Sunday, October 7, 2007

Linguistics Wins Something!

Or not. The Ig Nobel prizes were handed out October 4 and the internets is abuzz. The prize winners are being blogged about fast and furiously. In particular, both Andrew Sullivan and Language Log have highlighted the Linguistics winner, a group who proved, and I quote:

rats sometimes cannot tell the difference between a person speaking Japanese backwards and a person speaking Dutch backwards

So the linguistics winner of the Ig Nobel prize gets mention on major blogs. I would be slightly happier if it weren’t for the fact that there is no real Nobel Prize for linguistics. In fact, as far as I know, there isn’t a single major prize for linguistics at all.

Mathematics has the Fields Medal, Economics has a whole slew of prizes. But Wikipedia’s page List of prizes, medals, and awards does not even have a category for linguistics.

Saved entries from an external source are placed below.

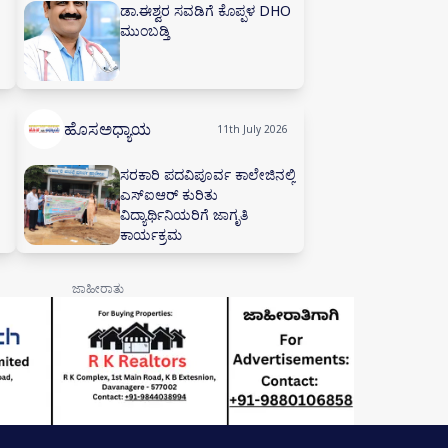
ಡಾ.ಈಶ್ವರ ಸವಡಿಗೆ ಕೊಪ್ಪಳ DHO
ಮುಂಬಡ್ತಿ
ಹೊಸಅಧ್ಯಾಯ
11th July 2026
ಸರಕಾರಿ ಪದವಿಪೂರ್ವ ಕಾಲೇಜಿನಲ್ಲಿ
ಎಸ್‌ಐಆರ್ ಕುರಿತು
ವಿದ್ಯಾರ್ಥಿನಿಯರಿಗೆ ಜಾಗೃತಿ
ಕಾರ್ಯಕ್ರಮ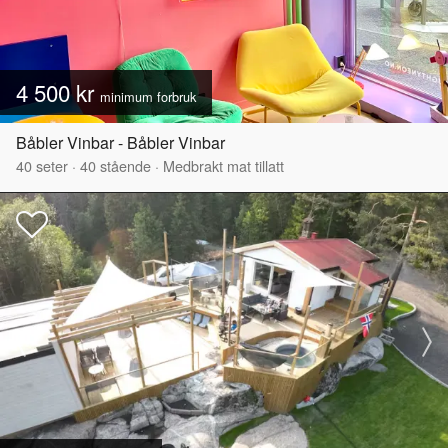
4 500 kr
minimum forbruk
Båbler Vinbar - Båbler Vinbar
40
seter
·
40
stående
·
Medbrakt mat tillatt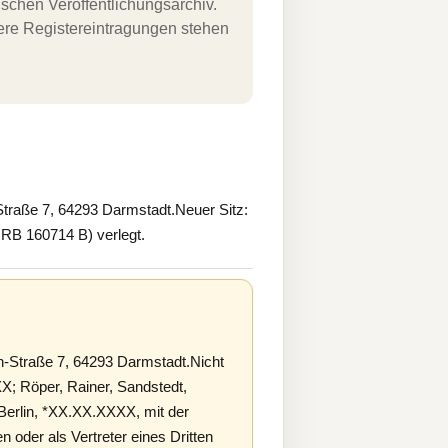
schen Veröffentlichungsarchiv.
uere Registereintragungen stehen
raße 7, 64293 Darmstadt.Neuer Sitz:
 HRB 160714 B) verlegt.
Straße 7, 64293 Darmstadt.Nicht
X; Röper, Rainer, Sandstedt,
Berlin, *XX.XX.XXXX, mit der
oder als Vertreter eines Dritten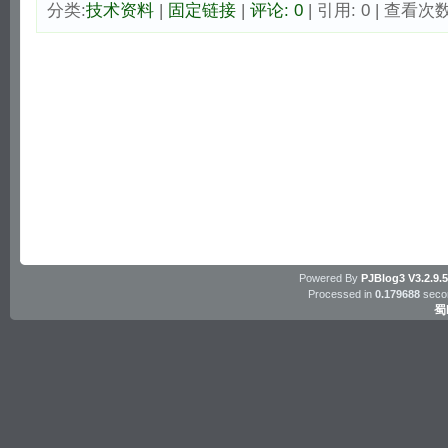
分类:
技术资料
| 
固定链接
| 
评论: 0
| 引用: 0 | 查看次数:
Powered By
PJBlog3
V3.2.9.
Processed in
0.179688
secon
蜀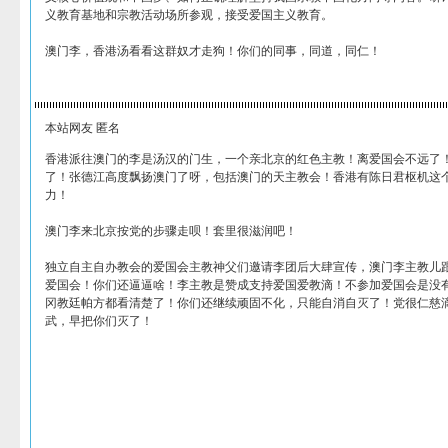
义教育基地和宗教活动场所参观，接受爱国主义教育。
澳门李，香港汤看看这群奴才走狗！你们的同事，同道，同仁！
本站网友 匿名
香港派往澳门的李是汤汉的门生，一个亲北京的红色主教！离爱国会不远了
了！张德江高度飘扬澳门了呀，包括澳门的天主教会！香港有陈日君枢机这个
力！
澳门李来北京按党的步骤走呗！套里很滋润吧！
独立自主自办教会的爱国会主教神父们邀请李团后大肆宣传，澳门李主教儿
爱国会！你们还逼逼啥！李主教是赞成支持爱国爱教滴！不参加爱国会是没
冈教廷帕方都看清楚了！你们还继续顽固不化，只能自消自灭了！党很仁慈
武，早把你们灭了！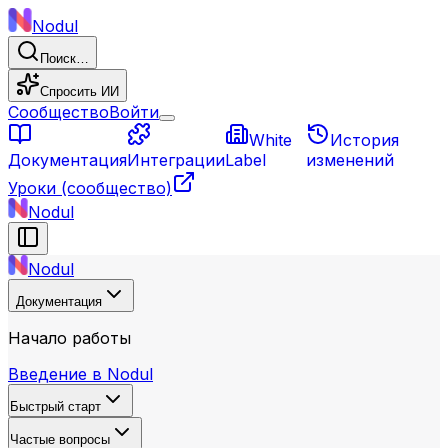
Nodul
Поиск…
Спросить ИИ
Сообщество
Войти
White
История
Документация
Интеграции
Label
изменений
Уроки
(сообщество)
Nodul
Nodul
Документация
Начало работы
Введение в Nodul
Быстрый старт
Частые вопросы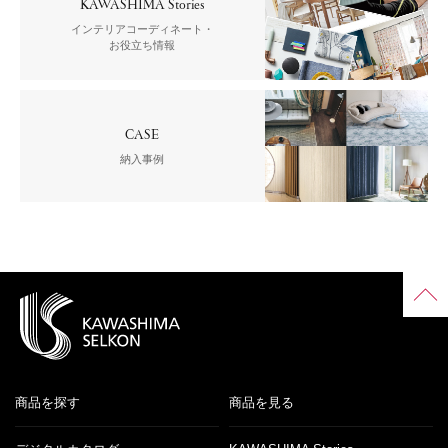
KAWASHIMA Stories
インテリアコーディネート・
お役立ち情報
CASE
納入事例
商品を探す
商品を見る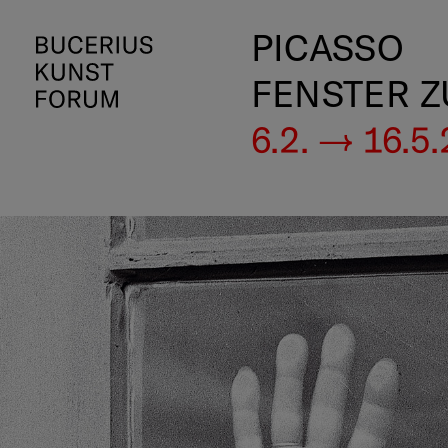
PICASSO
FENSTER Z
6.2. — 16.5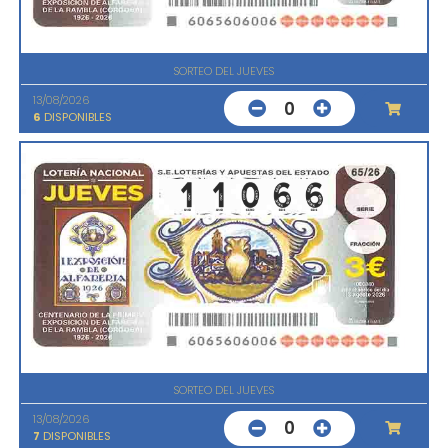
SORTEO DEL JUEVES
13/08/2026
0
6
DISPONIBLES
SORTEO DEL JUEVES
13/08/2026
0
7
DISPONIBLES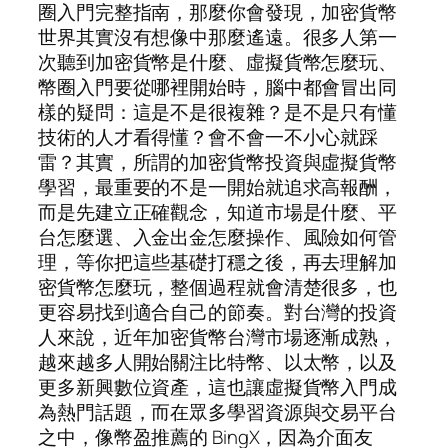
圈入門完整指南，那麼你會發現，加密貨幣
世界其實沒有想像中那麼遙遠。很多人第一
次聽到加密貨幣是什麼、虛擬貨幣怎麼玩、
幣圈入門要從哪裡開始時，腦中都會冒出同
樣的疑問：這是不是很複雜？是不是只有懂
技術的人才看得懂？會不會一不小心就踩
雷？其實，所謂的加密貨幣投資與虛擬貨幣
學習，最重要的不是一開始就追求高報酬，
而是先建立正確觀念，知道市場是什麼、平
台怎麼選、入金出金怎麼操作、風險如何管
理，等你把這些基礎打穩之後，再去理解加
密貨幣怎麼玩，整個過程就會清楚很多，也
更容易找到適合自己的節奏。對台灣的投資
人來說，近年加密貨幣台灣市場逐漸成熟，
越來越多人開始關注比特幣、以太幣，以及
更多新興數位資產，這也讓虛擬貨幣入門成
為熱門話題，而在眾多學習資源與交易平台
之中，像幣盈推薦的 BingX，因為介面友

Joseph Stiglitz, a (real) Nobel Prize winning economist has made a convincing argument here that prizes are good for stimulating academic research. His point is that prizes are better than patents. I got the link from Greg Mankiw’s blog which presents some counter arguments. However, linguistics traditionally has neither prizes nor patent opportunities. Any wonder my field has spent 40 years mired in failed theories and vague assumptions.

Computational linguistics, whatever that is, has begun to bring some financial opportunities to linguistics, but that has only been in the last 10 years and those opportunities are pretty much restricted to engineers, not linguists.

What is the most effective way to financing and incentivize linguistics research?

3 comments:

Pedro said...

Yeah, there's no Nobel for math.

Chris said...

Fair enough.

Chris said...

NOTE: I originally mistakenly referred to a Nobel Prize in mathematics. Pedro rightly points out that there is no such thing. I have deleted the reference from the post.